START EXERCISE MATERIAL
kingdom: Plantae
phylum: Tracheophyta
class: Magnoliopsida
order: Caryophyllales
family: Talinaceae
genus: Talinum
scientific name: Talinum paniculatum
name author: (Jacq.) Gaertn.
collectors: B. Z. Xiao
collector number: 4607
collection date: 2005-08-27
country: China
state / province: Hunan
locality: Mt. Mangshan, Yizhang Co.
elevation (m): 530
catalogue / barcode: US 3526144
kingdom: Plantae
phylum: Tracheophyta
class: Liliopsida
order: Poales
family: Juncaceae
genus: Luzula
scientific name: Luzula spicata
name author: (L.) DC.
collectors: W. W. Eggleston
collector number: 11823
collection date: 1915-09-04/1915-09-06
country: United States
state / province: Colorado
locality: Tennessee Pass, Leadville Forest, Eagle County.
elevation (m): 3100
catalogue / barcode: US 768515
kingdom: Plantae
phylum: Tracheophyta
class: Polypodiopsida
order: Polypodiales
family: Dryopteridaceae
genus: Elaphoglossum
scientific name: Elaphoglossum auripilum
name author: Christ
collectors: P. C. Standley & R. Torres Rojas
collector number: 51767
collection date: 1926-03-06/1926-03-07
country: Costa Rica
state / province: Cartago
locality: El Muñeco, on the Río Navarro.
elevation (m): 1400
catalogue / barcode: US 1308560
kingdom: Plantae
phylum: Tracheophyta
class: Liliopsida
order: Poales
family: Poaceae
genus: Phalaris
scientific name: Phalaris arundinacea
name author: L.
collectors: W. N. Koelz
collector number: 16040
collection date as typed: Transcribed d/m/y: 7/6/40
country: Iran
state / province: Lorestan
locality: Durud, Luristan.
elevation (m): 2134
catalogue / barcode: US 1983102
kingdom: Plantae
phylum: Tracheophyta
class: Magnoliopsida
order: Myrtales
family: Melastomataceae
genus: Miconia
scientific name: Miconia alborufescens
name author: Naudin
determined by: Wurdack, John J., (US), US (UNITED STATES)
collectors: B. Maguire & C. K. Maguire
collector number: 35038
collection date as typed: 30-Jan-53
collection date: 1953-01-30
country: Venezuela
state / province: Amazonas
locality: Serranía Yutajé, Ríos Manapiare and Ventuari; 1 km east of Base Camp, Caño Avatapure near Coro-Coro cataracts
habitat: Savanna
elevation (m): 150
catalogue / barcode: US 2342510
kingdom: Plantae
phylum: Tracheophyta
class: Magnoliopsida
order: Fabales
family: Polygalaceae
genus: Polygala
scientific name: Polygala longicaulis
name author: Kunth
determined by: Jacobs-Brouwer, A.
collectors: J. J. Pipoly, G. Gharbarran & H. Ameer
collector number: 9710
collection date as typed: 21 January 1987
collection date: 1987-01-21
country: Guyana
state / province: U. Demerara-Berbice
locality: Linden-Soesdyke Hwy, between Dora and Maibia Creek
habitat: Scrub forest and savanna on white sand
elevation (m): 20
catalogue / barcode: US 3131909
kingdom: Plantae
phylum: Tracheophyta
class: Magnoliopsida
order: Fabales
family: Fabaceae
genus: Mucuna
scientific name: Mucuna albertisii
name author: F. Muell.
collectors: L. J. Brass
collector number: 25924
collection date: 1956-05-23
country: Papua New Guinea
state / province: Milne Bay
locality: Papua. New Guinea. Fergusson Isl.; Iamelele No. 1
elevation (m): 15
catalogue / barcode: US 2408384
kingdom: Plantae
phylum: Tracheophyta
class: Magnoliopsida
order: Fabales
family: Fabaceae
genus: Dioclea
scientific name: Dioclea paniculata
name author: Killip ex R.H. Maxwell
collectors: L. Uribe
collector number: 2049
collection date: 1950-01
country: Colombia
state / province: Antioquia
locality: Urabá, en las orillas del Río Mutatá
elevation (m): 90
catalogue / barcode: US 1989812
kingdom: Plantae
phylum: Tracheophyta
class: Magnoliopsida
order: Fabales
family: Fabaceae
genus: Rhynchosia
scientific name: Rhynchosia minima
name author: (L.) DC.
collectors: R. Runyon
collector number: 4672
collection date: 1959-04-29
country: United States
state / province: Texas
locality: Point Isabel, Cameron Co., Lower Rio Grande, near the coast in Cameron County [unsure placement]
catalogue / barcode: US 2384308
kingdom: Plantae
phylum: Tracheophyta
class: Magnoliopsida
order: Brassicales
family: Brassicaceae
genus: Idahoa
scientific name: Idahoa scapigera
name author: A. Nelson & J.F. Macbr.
END EXERCISE MATERIAL
*WHAT YOU SHOULD DO*
Reproduce the data above, substituting "province or state" for every occurrence of "state / province" and leaving everything else unchanged.

*RIGHT ANSWER*
kingdom: Plantae
phylum: Tracheophyta
class: Magnoliopsida
order: Caryophyllales
family: Talinaceae
genus: Talinum
scientific name: Talinum paniculatum
name author: (Jacq.) Gaertn.
collectors: B. Z. Xiao
collector number: 4607
collection date: 2005-08-27
country: China
province or state: Hunan
locality: Mt. Mangshan, Yizhang Co.
elevation (m): 530
catalogue / barcode: US 3526144
kingdom: Plantae
phylum: Tracheophyta
class: Liliopsida
order: Poales
family: Juncaceae
genus: Luzula
scientific name: Luzula spicata
name author: (L.) DC.
collectors: W. W. Eggleston
collector number: 11823
collection date: 1915-09-04/1915-09-06
country: United States
province or state: Colorado
locality: Tennessee Pass, Leadville Forest, Eagle County.
elevation (m): 3100
catalogue / barcode: US 768515
kingdom: Plantae
phylum: Tracheophyta
class: Polypodiopsida
order: Polypodiales
family: Dryopteridaceae
genus: Elaphoglossum
scientific name: Elaphoglossum auripilum
name author: Christ
collectors: P. C. Standley & R. Torres Rojas
collector number: 51767
collection date: 1926-03-06/1926-03-07
country: Costa Rica
province or state: Cartago
locality: El Muñeco, on the Río Navarro.
elevation (m): 1400
catalogue / barcode: US 1308560
kingdom: Plantae
phylum: Tracheophyta
class: Liliopsida
order: Poales
family: Poaceae
genus: Phalaris
scientific name: Phalaris arundinacea
name author: L.
collectors: W. N. Koelz
collector number: 16040
collection date as typed: Transcribed d/m/y: 7/6/40
country: Iran
province or state: Lorestan
locality: Durud, Luristan.
elevation (m): 2134
catalogue / barcode: US 1983102
kingdom: Plantae
phylum: Tracheophyta
class: Magnoliopsida
order: Myrtales
family: Melastomataceae
genus: Miconia
scientific name: Miconia alborufescens
name author: Naudin
determined by: Wurdack, John J., (US), US (UNITED STATES)
collectors: B. Maguire & C. K. Maguire
collector number: 35038
collection date as typed: 30-Jan-53
collection date: 1953-01-30
country: Venezuela
province or state: Amazonas
locality: Serranía Yutajé, Ríos Manapiare and Ventuari; 1 km east of Base Camp, Caño Avatapure near Coro-Coro cataracts
habitat: Savanna
elevation (m): 150
catalogue / barcode: US 2342510
kingdom: Plantae
phylum: Tracheophyta
class: Magnoliopsida
order: Fabales
family: Polygalaceae
genus: Polygala
scientific name: Polygala longicaulis
name author: Kunth
determined by: Jacobs-Brouwer, A.
collectors: J. J. Pipoly, G. Gharbarran & H. Ameer
collector number: 9710
collection date as typed: 21 January 1987
collection date: 1987-01-21
country: Guyana
province or state: U. Demerara-Berbice
locality: Linden-Soesdyke Hwy, between Dora and Maibia Creek
habitat: Scrub forest and savanna on white sand
elevation (m): 20
catalogue / barcode: US 3131909
kingdom: Plantae
phylum: Tracheophyta
class: Magnoliopsida
order: Fabales
family: Fabaceae
genus: Mucuna
scientific name: Mucuna albertisii
name author: F. Muell.
collectors: L. J. Brass
collector number: 25924
collection date: 1956-05-23
country: Papua New Guinea
province or state: Milne Bay
locality: Papua. New Guinea. Fergusson Isl.; Iamelele No. 1
elevation (m): 15
catalogue / barcode: US 2408384
kingdom: Plantae
phylum: Tracheophyta
class: Magnoliopsida
order: Fabales
family: Fabaceae
genus: Dioclea
scientific name: Dioclea paniculata
name author: Killip ex R.H. Maxwell
collectors: L. Uribe
collector number: 2049
collection date: 1950-01
country: Colombia
province or state: Antioquia
locality: Urabá, en las orillas del Río Mutatá
elevation (m): 90
catalogue / barcode: US 1989812
kingdom: Plantae
phylum: Tracheophyta
class: Magnoliopsida
order: Fabales
family: Fabaceae
genus: Rhynchosia
scientific name: Rhynchosia minima
name author: (L.) DC.
collectors: R. Runyon
collector number: 4672
collection date: 1959-04-29
country: United States
province or state: Texas
locality: Point Isabel, Cameron Co., Lower Rio Grande, near the coast in Cameron County [unsure placement]
catalogue / barcode: US 2384308
kingdom: Plantae
phylum: Tracheophyta
class: Magnoliopsida
order: Brassicales
family: Brassicaceae
genus: Idahoa
scientific name: Idahoa scapigera
name author: A. Nelson & J.F. Macbr.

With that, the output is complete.